Metro India News | NEW DELHI 

Cipla’s US subsidiary is recalling more than 400 cartons of its generic anti-cancer drug Nilotinib in the United States due to a manufacturing issue, the US Food and Drug Administration (USFDA) has reported.

Warren, New Jersey-based Cipla USA, Inc is recalling Nilotinib Capsules in 150 mg and 200 mg strengths. The affected lots include 271 and 164 cartons, identified as failing tablet and capsule specifications. The company initiated the Class III voluntary recall on February 18 this year.

According to the USFDA, a Class III recall indicates that the use of the product is unlikely to cause adverse health consequences. Nilotinib works by blocking the action of abnormal proteins that signal cancer cells to multiply, helping to slow or stop the growth of cancer.

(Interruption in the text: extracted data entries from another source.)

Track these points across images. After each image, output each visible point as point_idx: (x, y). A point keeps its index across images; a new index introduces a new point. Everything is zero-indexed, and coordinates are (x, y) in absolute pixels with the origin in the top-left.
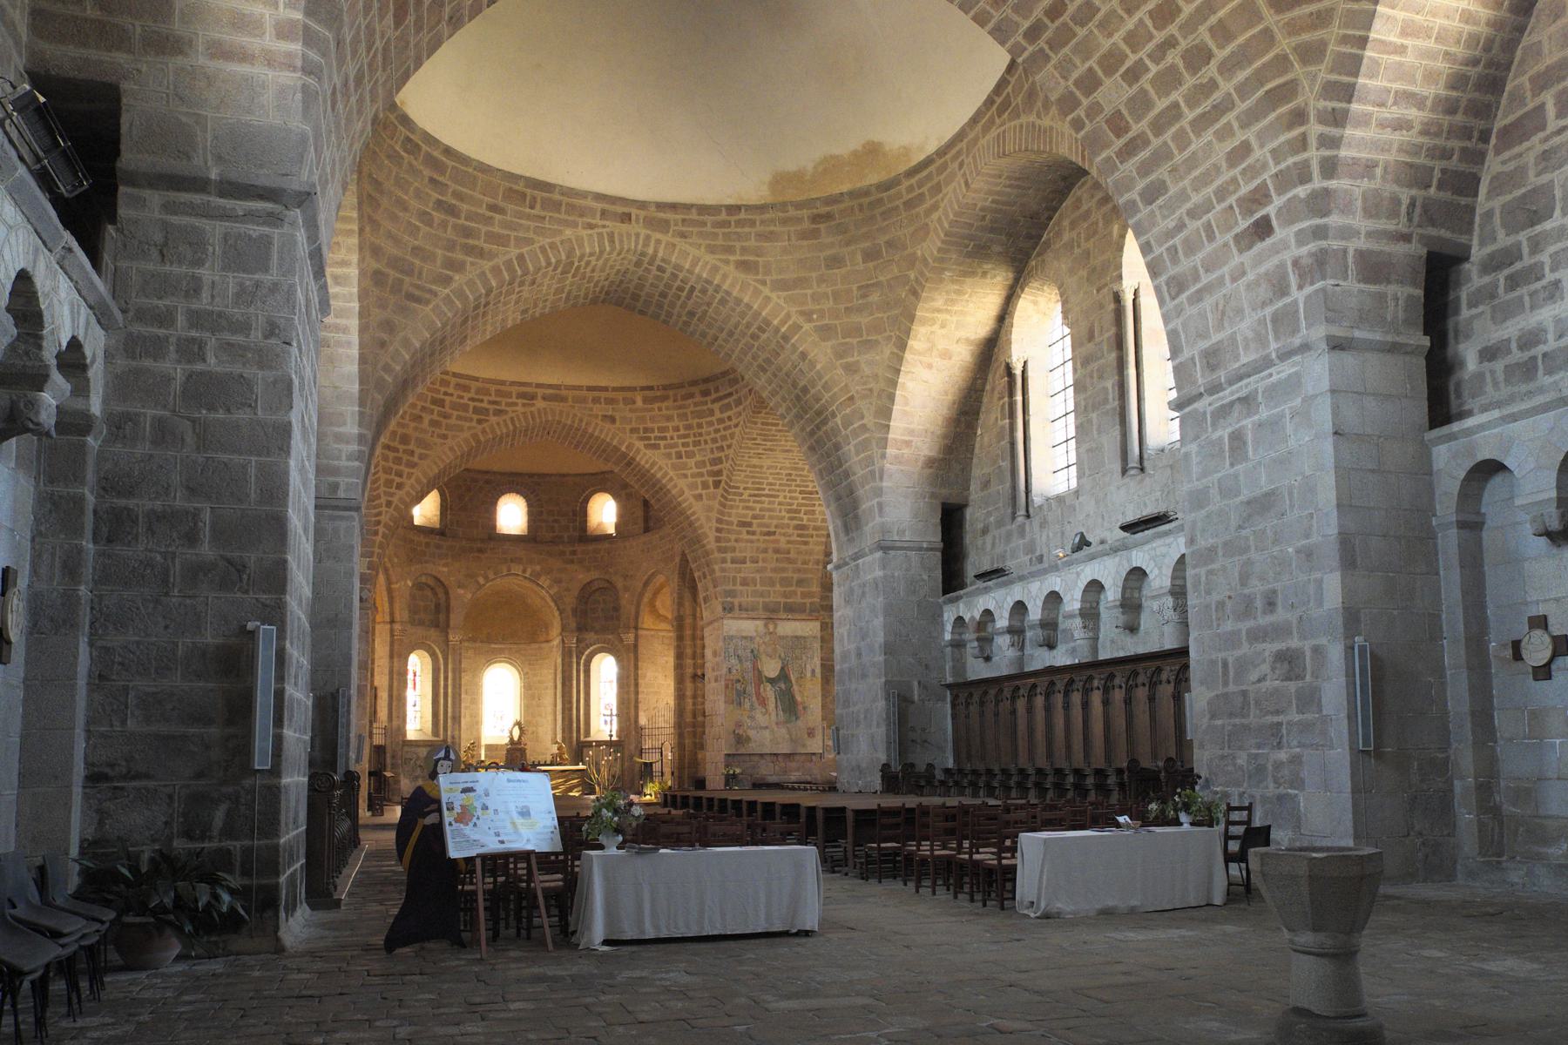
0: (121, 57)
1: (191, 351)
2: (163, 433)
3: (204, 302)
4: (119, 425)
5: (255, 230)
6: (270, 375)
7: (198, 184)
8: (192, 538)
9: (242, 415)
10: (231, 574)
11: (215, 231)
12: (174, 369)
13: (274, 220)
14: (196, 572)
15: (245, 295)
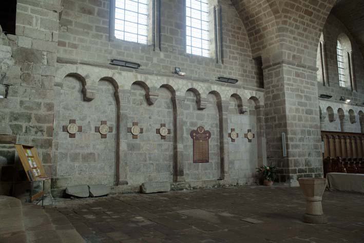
0: (260, 52)
1: (273, 92)
2: (271, 105)
3: (273, 84)
4: (266, 105)
5: (278, 70)
6: (282, 92)
7: (270, 66)
8: (275, 121)
9: (279, 100)
10: (279, 125)
11: (273, 72)
12: (271, 95)
13: (280, 67)
14: (276, 126)
15: (278, 81)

India is home to the largest number of USFDA-compliant pharmaceutical plants outside the United States. Indian drugmakers play a key role in supplying medicines to US residents. In 2022, four out of every ten prescriptions filled in the US were supplied by Indian pharmaceutical companies.

Cipla’s recall highlights ongoing challenges in drug manufacturing quality control, even as Indian firms continue to be major contributors to global pharmaceutical supplies. The company has communicated with distributors and healthcare providers in the US to ensure the affected lots are removed from circulation, emphasizing patient safety.